─── Data excerpts ───
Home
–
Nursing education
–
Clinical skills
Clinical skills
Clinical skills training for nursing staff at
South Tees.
───
─── Data excerpts ───
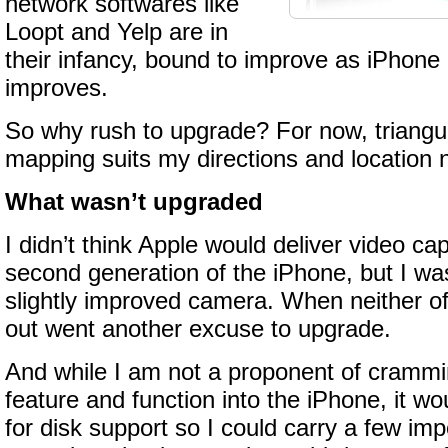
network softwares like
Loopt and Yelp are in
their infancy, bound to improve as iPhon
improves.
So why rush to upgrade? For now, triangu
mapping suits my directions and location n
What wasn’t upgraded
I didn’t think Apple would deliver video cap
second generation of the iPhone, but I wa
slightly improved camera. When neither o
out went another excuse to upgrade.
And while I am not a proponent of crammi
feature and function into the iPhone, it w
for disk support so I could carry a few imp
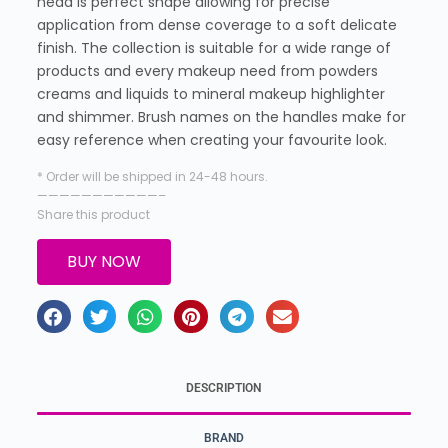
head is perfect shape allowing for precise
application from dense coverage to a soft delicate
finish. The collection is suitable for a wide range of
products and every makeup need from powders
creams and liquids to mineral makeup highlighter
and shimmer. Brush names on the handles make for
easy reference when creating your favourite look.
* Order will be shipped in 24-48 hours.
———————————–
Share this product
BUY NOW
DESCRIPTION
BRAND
───
─── Data excerpts ───
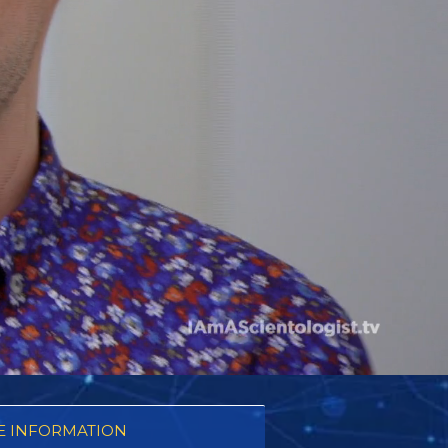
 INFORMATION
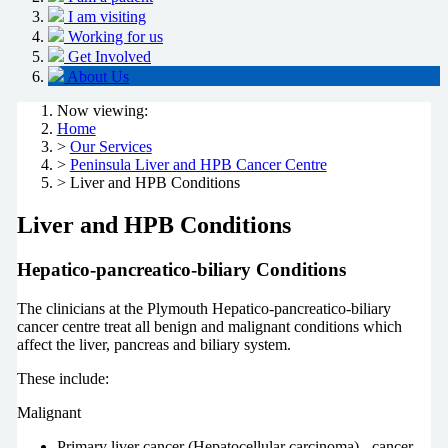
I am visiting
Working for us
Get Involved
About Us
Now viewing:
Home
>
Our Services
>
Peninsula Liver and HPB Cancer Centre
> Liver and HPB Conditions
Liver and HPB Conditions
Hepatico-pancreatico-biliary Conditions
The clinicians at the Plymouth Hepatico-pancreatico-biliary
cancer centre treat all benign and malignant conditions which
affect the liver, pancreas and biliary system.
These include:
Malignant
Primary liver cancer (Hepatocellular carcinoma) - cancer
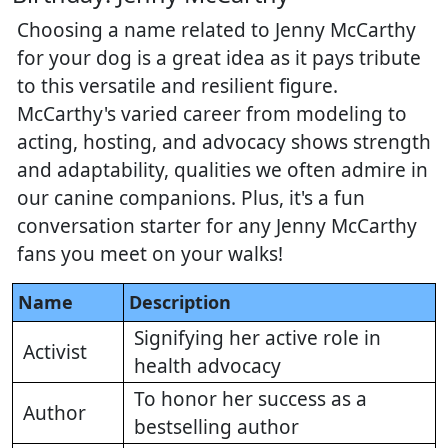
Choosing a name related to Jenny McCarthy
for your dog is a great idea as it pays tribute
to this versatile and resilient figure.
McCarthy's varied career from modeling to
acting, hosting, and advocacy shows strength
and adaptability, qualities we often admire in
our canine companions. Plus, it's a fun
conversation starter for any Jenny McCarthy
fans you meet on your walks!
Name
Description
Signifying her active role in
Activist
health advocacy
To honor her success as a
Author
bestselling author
───
• Task requirements
Edit the lines from the line with "network softwares like" to the line with "out went another excuse to upgrade." so that "camera" becomes "lens", keep everything else the same, and give back only those lines.

• Finished exercise
network softwares like
Loopt and Yelp are in
their infancy, bound to improve as iPhon
improves.
So why rush to upgrade? For now, triangu
mapping suits my directions and location n
What wasn’t upgraded
I didn’t think Apple would deliver video cap
second generation of the iPhone, but I wa
slightly improved lens. When neither o
out went another excuse to upgrade.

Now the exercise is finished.